___ TEXT ___
Back in the beforetimes, there was a tech company called Moviepass that was basically a scam. You paid them a monthly fee and you got tickets to as many movies as you wanted.
AMC decided to launch their own version. They called it AMC A-List. And the idea was, you pay them $20 a month and can see up to three movies a week at their theaters. It was their biggest initiative. They pushed in relentlessly, to only modest success.
And here they were—mid-pandemic—still pushing audience members to subscribe to A-List.
Do you think there is anyone in America right now who would go to three movies a week?
I do not.
So with the theatrical window closing and the streaming services attempting to kill the movie theater, AMC is pushing the same zombie program they were pushing before COVID.
That's not how you save a dying business.
3. Jobs
An old rant from David Graeber about TPS reports and all the rest:
In the year 1930, John Maynard Keynes predicted that, by century's end, technology would have advanced sufficiently that countries like Great Britain or the United States would have achieved a 15-hour work week. There's every reason to believe he was right. In technological terms, we are quite capable of this. And yet it didn't happen. Instead, technology has been marshaled, if anything, to figure out ways to make us all work more. In order to achieve this, jobs have had to be created that are, effectively, pointless. Huge swathes of people, in Europe and North America in particular, spend their entire working lives performing tasks they secretly believe do not really need to be performed. The moral and spiritual damage that comes from this situation is profound. It is a scar across our collective soul. Yet virtually no one talks about it.
Why did Keynes' promised utopia—still being eagerly awaited in the '60s—never materialise? The standard line today is that he didn't figure in the massive increase in consumerism. Given the choice between less hours and more toys and pleasures, we've collectively chosen the latter. This presents a nice morality tale, but even a moment's reflection shows it can't really be true. Yes, we have witnessed the creation of an endless variety of new jobs and industries since the '20s, but very few have anything to do with the production and distribution of sushi, iPhones, or fancy sneakers.
___
TASK INSTRUCTIONS >> Carry on the text about AMC's A-List program and pointless jobs from its last sentence. The lines that follow play no part in any task.
___ SUPPLIED MATERIAL ___
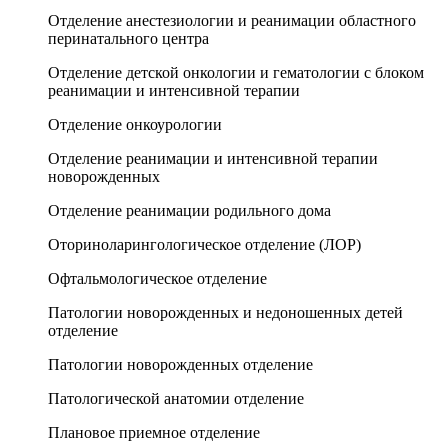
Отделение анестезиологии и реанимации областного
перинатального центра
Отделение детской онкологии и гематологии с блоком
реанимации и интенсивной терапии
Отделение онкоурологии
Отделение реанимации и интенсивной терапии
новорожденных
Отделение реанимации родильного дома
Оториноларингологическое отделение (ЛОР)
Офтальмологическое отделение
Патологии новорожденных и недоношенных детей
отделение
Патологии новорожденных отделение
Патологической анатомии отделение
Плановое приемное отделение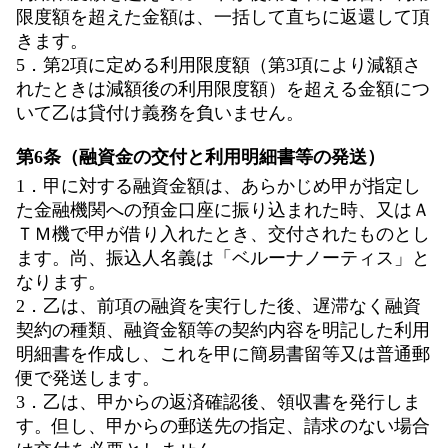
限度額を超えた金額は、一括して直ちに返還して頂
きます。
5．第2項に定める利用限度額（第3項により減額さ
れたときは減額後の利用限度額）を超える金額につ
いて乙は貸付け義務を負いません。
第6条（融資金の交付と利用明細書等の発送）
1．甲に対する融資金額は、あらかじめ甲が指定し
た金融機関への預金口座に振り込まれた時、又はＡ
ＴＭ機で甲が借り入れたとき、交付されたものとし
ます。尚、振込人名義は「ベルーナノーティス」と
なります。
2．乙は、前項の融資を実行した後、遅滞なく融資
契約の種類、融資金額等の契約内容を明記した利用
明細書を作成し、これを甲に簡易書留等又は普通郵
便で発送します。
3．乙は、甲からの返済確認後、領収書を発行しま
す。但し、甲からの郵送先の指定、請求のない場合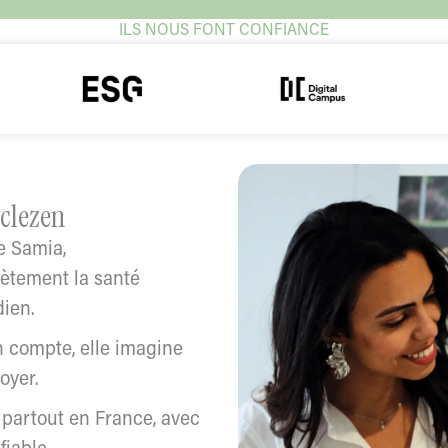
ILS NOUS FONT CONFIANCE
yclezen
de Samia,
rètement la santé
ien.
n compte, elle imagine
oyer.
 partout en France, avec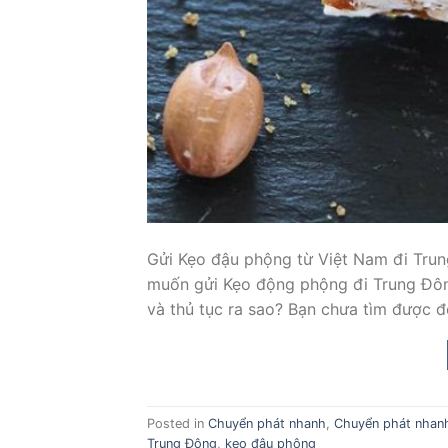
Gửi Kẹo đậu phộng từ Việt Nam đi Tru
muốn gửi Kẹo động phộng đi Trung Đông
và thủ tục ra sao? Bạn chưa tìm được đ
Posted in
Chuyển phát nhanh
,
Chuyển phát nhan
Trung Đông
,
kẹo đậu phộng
___
___ SUPPLIED MATERIAL ___
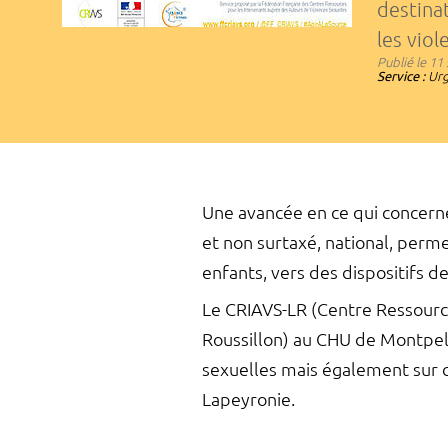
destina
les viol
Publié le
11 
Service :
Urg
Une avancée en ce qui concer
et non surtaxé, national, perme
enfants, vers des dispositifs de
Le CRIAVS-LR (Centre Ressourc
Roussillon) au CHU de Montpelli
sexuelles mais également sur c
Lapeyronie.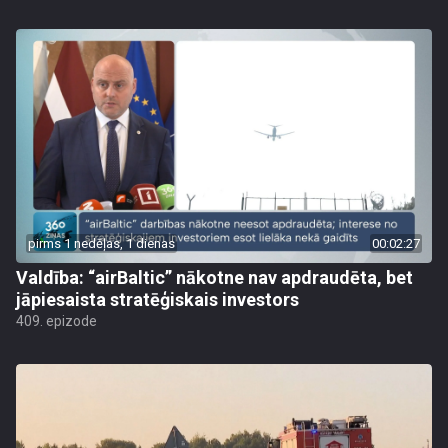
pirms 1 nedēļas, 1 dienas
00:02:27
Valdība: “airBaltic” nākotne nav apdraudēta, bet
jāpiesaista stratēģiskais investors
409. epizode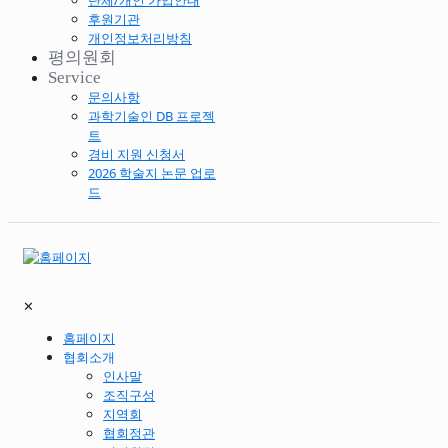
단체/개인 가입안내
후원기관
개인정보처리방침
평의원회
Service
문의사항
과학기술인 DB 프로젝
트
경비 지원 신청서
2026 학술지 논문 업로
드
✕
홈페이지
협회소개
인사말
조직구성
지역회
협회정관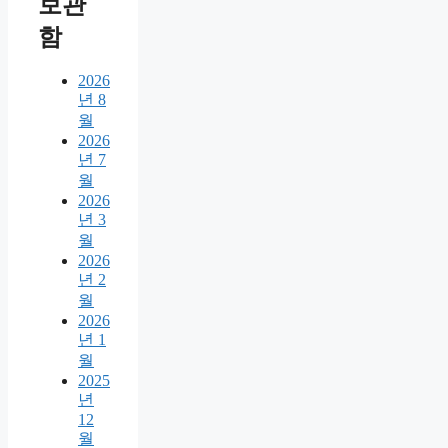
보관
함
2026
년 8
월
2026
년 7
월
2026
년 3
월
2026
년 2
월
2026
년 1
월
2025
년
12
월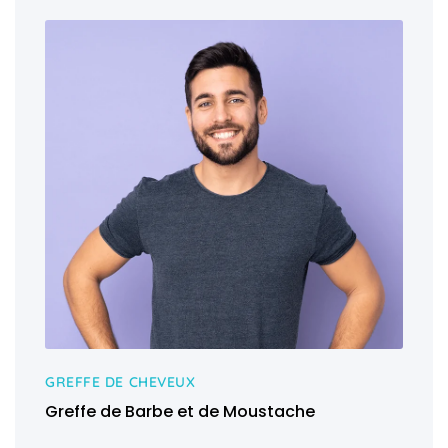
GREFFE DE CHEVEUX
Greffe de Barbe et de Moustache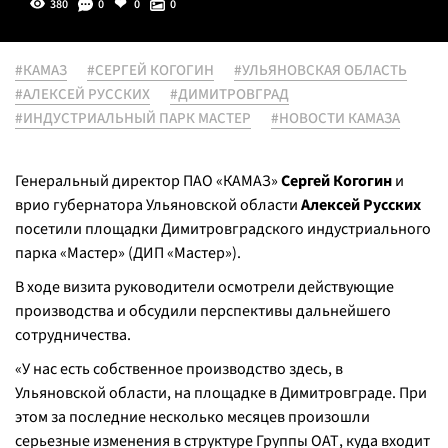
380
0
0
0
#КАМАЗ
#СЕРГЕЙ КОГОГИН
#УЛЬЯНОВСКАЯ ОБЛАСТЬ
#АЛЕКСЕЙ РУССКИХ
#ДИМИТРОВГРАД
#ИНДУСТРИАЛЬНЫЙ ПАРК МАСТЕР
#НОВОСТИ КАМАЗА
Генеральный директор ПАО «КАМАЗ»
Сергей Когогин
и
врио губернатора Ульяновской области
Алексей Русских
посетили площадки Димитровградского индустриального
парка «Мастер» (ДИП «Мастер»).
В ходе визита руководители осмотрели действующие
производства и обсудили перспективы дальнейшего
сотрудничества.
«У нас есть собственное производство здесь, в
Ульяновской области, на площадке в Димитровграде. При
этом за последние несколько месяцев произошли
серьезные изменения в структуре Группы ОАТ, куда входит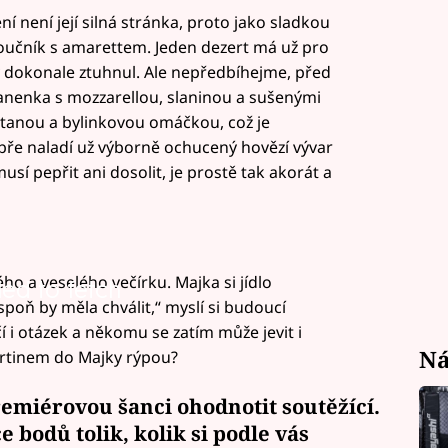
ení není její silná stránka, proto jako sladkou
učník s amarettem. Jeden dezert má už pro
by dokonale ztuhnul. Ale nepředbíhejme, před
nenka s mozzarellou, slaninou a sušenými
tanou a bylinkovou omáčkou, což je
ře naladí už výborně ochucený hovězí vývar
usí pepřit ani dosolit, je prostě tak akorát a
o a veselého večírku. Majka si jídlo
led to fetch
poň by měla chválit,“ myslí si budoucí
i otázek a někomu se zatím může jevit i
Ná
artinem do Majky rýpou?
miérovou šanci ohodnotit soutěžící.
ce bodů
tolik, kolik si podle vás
___
___ SUPPLIED MATERIAL ___
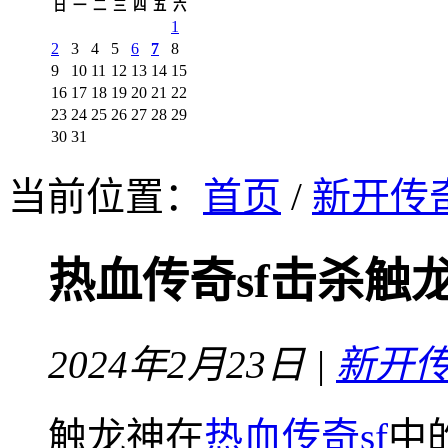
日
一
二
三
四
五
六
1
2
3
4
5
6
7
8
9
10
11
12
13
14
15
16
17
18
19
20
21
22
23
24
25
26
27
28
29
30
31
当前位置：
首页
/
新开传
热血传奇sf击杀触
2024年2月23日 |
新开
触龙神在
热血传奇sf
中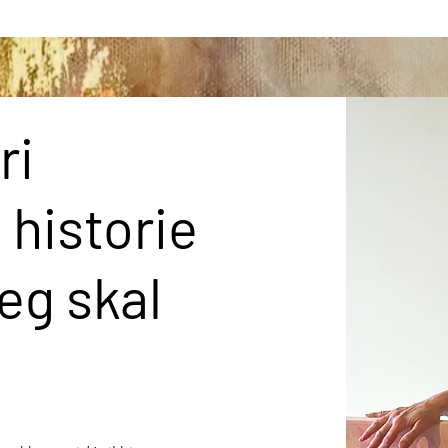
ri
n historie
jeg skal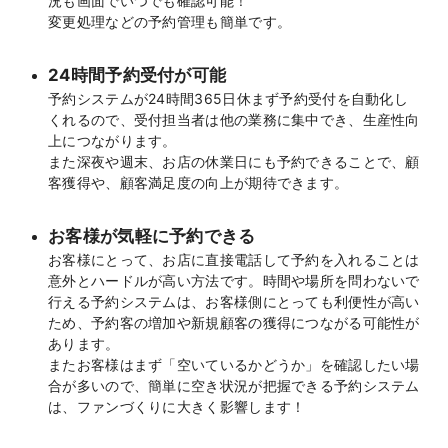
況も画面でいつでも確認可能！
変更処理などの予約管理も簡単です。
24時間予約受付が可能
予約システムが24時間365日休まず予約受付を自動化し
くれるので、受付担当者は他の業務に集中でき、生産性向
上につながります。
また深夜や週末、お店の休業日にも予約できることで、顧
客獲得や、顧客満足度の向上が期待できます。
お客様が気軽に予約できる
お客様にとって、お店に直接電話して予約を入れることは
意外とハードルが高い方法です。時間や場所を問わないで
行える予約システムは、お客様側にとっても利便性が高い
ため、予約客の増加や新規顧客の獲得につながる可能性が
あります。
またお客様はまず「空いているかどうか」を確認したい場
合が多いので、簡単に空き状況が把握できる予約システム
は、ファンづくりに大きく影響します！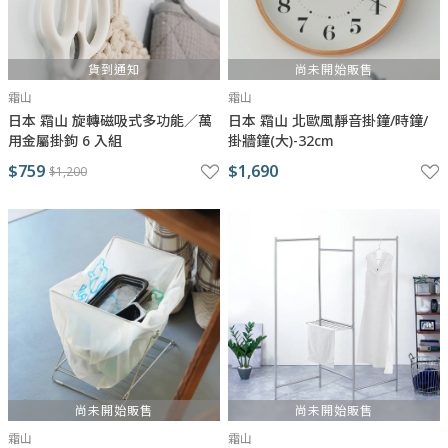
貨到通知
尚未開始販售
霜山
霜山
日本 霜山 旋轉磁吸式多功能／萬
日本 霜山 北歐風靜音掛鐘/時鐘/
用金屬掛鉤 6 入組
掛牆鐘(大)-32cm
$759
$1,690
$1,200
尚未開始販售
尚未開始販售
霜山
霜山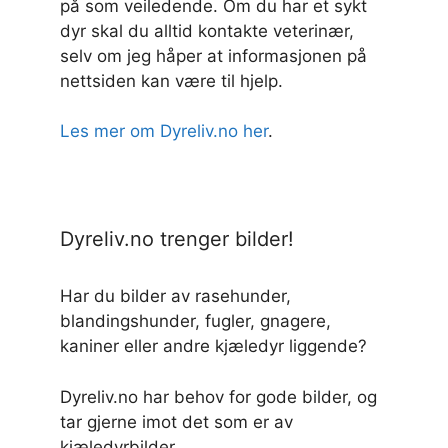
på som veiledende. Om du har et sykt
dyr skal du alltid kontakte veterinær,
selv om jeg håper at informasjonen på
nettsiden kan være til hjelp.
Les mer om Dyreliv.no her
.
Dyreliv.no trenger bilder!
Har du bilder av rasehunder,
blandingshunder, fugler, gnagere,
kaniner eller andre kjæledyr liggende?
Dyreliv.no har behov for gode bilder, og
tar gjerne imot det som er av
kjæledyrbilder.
___
REPLY TO THE TASK >>
So what are these new jobs, precisely? A recent report comparing employment in the US between 1910 and 2000 gives us a clear picture (and I note, one pretty much exactly echoed in the UK). Over the course of the last century, the number of workers employed as domestic servants, in industry, and in the farm sector has collapsed dramatically. At the same time, ‘professional, managerial, clerical, sales, and service workers’ tripled, growing ‘from one-quarter to three-quarters of total employment.’ In other words, productive jobs have, just as predicted, been largely automated away (even if you count industrial workers globally, including the toiling masses in India and China, such workers are still not nearly so large a percentage of the world population as they used to be.)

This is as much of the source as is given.